-------- Input --------
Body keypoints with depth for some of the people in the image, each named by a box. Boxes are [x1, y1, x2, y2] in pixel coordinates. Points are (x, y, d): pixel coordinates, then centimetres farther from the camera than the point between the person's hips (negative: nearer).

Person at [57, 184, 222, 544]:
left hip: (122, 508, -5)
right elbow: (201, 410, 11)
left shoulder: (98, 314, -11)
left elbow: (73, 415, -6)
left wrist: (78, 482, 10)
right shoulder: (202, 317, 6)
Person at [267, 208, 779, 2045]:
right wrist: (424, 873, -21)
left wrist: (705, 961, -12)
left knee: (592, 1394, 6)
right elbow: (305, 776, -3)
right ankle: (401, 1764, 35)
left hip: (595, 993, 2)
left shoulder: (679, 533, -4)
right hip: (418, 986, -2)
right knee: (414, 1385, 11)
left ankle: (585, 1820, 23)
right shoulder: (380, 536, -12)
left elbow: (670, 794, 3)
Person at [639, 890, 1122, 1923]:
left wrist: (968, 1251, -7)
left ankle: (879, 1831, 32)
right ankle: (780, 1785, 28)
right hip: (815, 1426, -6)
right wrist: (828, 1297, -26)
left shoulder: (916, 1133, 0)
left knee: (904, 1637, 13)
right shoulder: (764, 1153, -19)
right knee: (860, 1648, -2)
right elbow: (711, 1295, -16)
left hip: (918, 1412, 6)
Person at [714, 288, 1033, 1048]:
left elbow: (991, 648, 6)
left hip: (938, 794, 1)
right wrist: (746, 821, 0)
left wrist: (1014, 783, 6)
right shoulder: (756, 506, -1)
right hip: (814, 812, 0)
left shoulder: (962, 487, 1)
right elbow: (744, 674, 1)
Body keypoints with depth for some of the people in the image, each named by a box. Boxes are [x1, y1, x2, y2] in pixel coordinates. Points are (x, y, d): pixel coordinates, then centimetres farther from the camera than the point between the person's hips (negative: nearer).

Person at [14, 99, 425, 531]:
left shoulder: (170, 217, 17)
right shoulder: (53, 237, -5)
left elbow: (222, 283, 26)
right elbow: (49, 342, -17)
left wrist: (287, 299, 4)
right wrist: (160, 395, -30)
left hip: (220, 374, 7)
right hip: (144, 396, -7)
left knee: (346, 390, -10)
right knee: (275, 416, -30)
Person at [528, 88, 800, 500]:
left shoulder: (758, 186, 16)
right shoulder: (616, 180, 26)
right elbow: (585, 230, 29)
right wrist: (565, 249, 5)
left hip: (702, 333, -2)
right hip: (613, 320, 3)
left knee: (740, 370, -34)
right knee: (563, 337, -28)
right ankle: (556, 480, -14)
--------
-------- Input --------
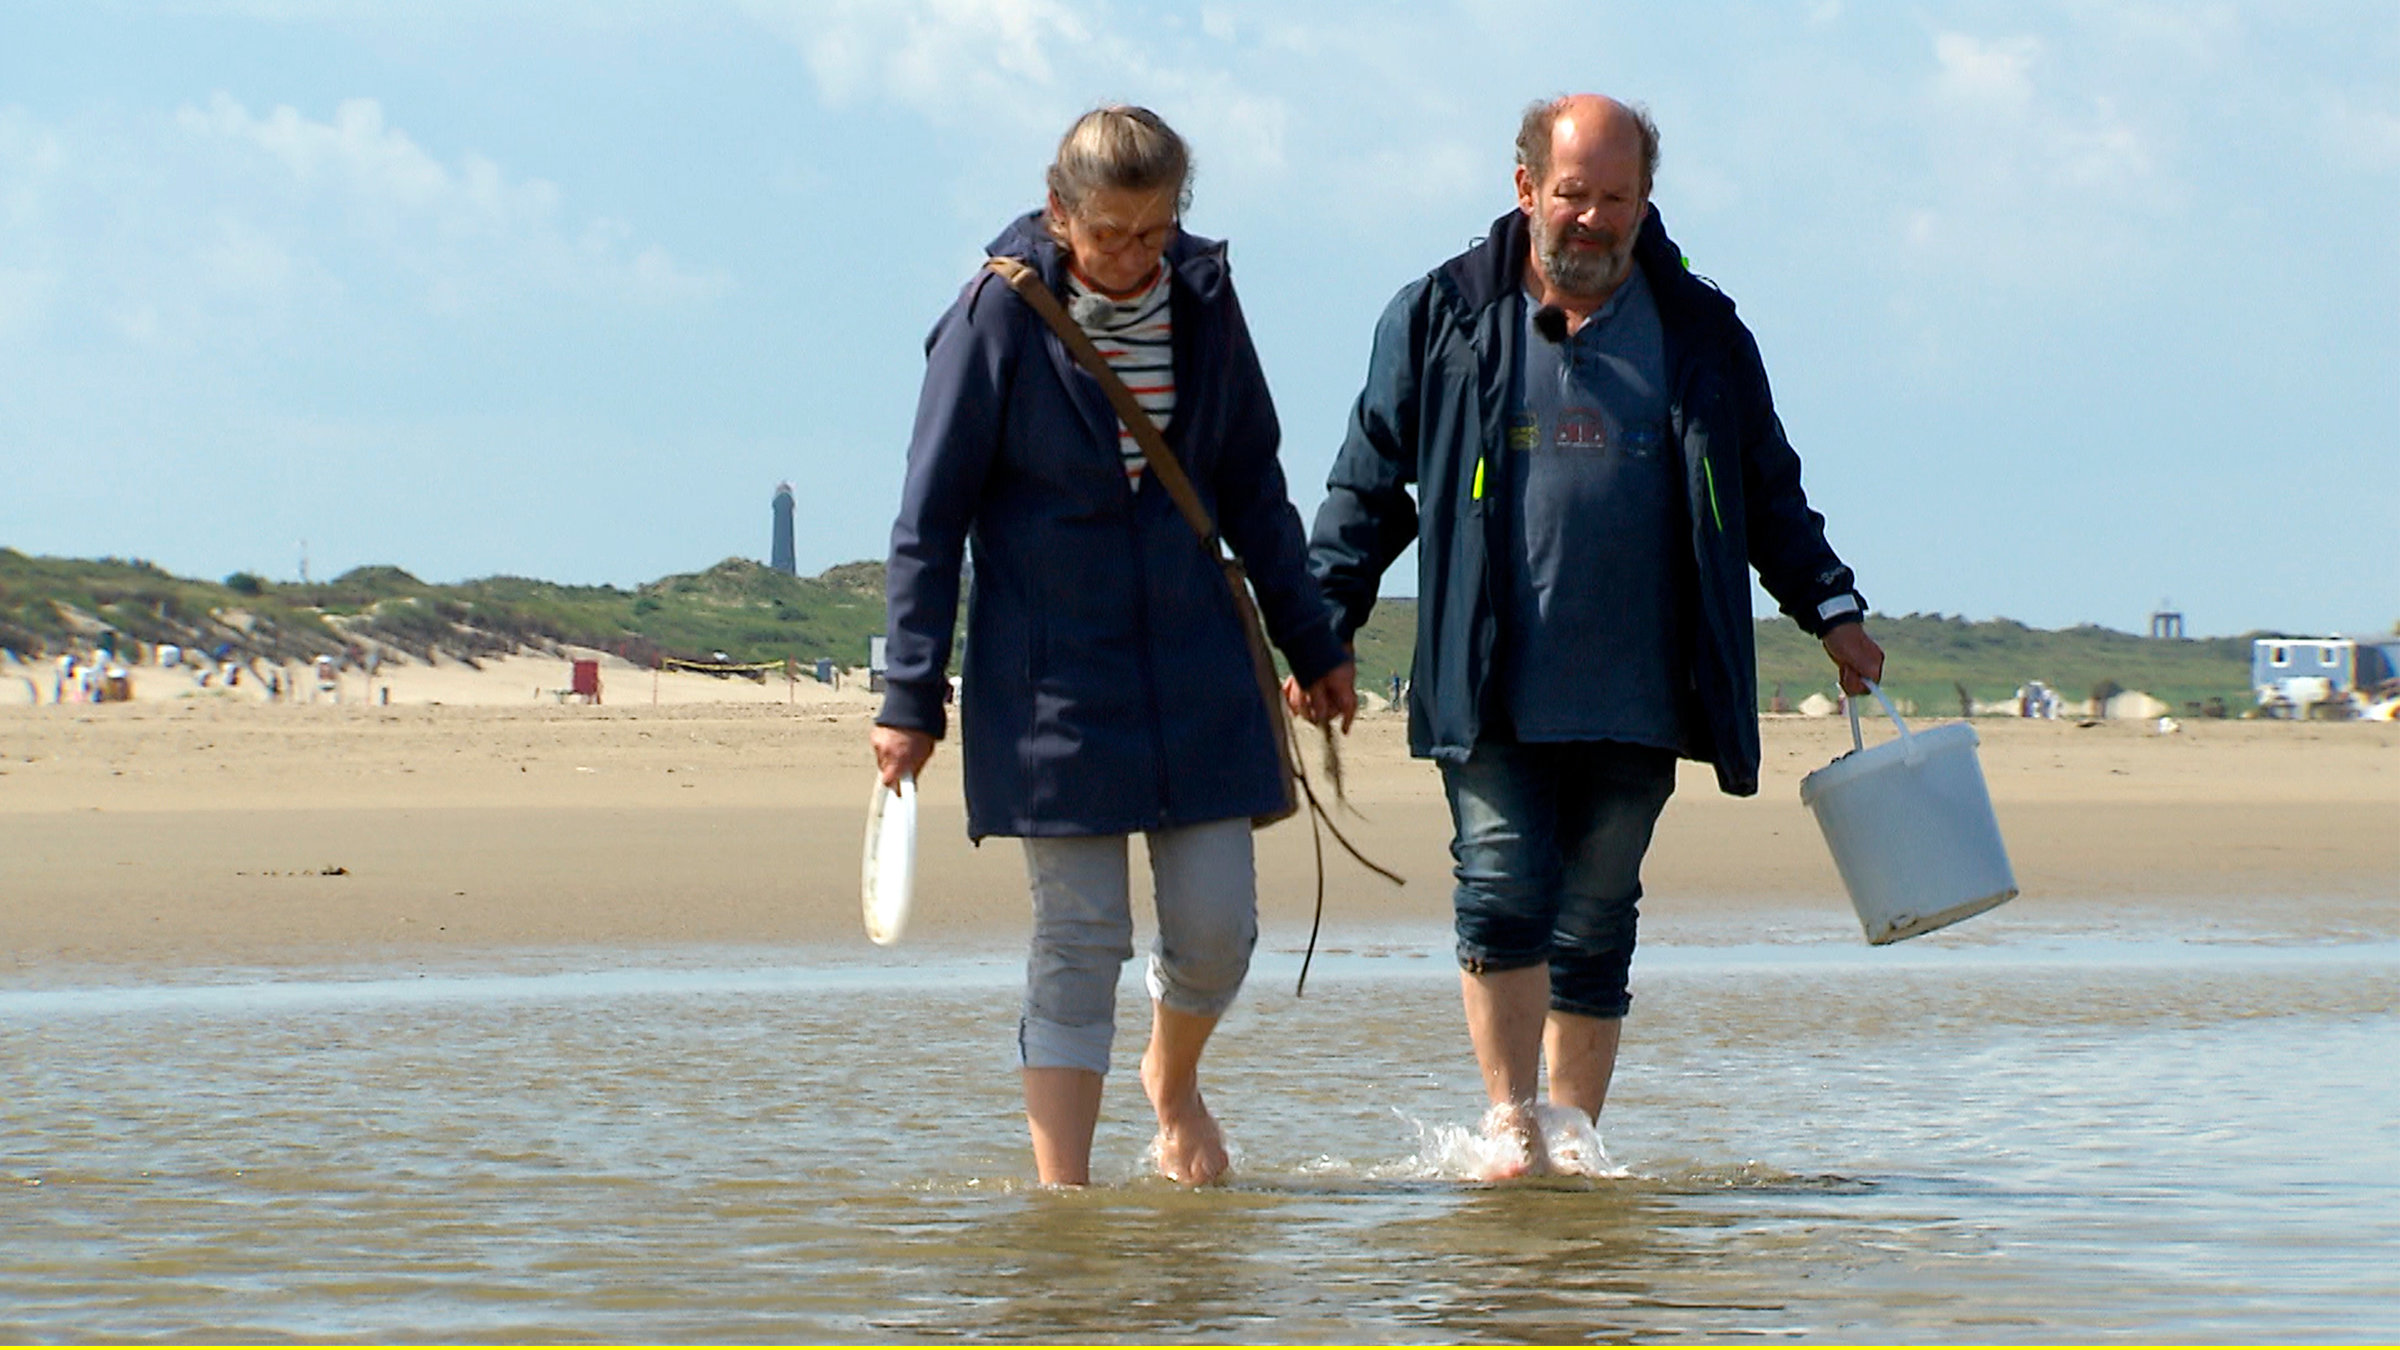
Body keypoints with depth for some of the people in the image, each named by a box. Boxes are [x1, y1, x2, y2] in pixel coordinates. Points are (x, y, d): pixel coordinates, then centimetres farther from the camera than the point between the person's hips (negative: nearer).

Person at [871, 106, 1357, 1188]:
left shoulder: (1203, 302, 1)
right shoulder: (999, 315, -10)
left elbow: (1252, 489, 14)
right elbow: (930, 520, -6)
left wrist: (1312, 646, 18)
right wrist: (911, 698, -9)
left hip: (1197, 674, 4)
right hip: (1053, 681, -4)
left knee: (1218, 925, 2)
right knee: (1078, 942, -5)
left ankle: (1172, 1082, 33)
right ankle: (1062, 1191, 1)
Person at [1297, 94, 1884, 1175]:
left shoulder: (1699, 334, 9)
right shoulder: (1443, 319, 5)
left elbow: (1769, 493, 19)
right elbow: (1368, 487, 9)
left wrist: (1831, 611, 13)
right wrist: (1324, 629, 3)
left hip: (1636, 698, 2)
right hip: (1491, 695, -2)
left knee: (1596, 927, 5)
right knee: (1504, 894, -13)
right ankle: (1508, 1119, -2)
--------
-------- Input --------
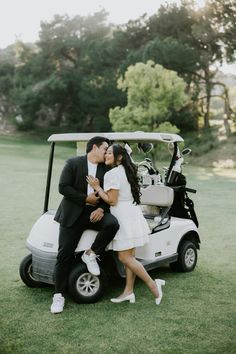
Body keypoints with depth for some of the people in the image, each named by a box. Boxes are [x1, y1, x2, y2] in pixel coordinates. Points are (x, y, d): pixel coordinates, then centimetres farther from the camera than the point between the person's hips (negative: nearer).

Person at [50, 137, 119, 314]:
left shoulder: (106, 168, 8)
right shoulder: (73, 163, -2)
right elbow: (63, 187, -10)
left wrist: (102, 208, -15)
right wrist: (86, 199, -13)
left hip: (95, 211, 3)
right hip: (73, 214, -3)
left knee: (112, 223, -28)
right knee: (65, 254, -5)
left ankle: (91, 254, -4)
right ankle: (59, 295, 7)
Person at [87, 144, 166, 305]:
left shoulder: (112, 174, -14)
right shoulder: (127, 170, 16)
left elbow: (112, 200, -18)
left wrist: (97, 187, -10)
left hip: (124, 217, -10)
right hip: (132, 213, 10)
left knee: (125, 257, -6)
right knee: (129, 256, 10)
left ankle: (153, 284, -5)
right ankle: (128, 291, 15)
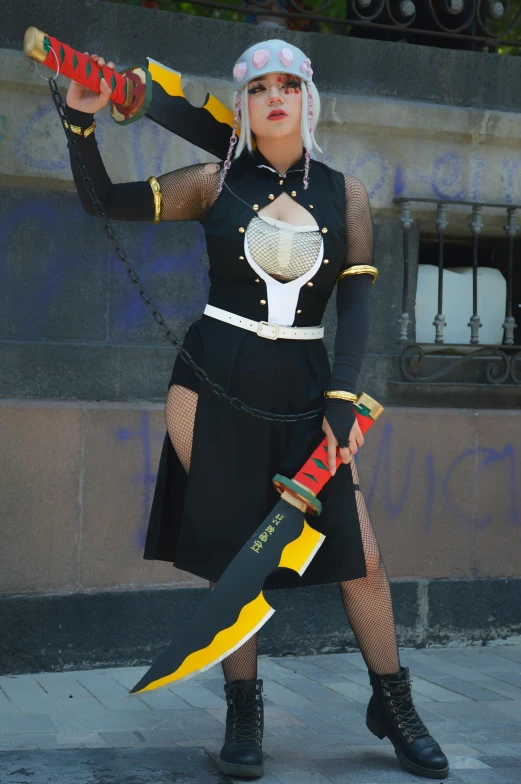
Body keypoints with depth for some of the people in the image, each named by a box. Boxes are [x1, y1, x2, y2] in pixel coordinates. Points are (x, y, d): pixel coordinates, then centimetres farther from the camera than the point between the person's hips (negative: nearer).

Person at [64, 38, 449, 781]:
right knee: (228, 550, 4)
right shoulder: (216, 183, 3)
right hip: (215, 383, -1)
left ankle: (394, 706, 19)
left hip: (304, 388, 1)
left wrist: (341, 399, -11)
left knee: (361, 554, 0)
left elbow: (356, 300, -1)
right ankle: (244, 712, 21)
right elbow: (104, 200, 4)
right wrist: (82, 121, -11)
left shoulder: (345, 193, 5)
--------
» What you have to do
As the answer, set down only the lines from the data above between the one holding "left wrist: (1831, 611, 13)" and the one holding "right ankle: (1508, 1119, -2)", inclusive, exactly as they read.

» Written response
left wrist: (1831, 611, 13)
right wrist: (1324, 629, 3)
left hip: (1636, 698, 2)
right hip: (1491, 695, -2)
left knee: (1596, 927, 5)
right knee: (1504, 894, -13)
right ankle: (1508, 1119, -2)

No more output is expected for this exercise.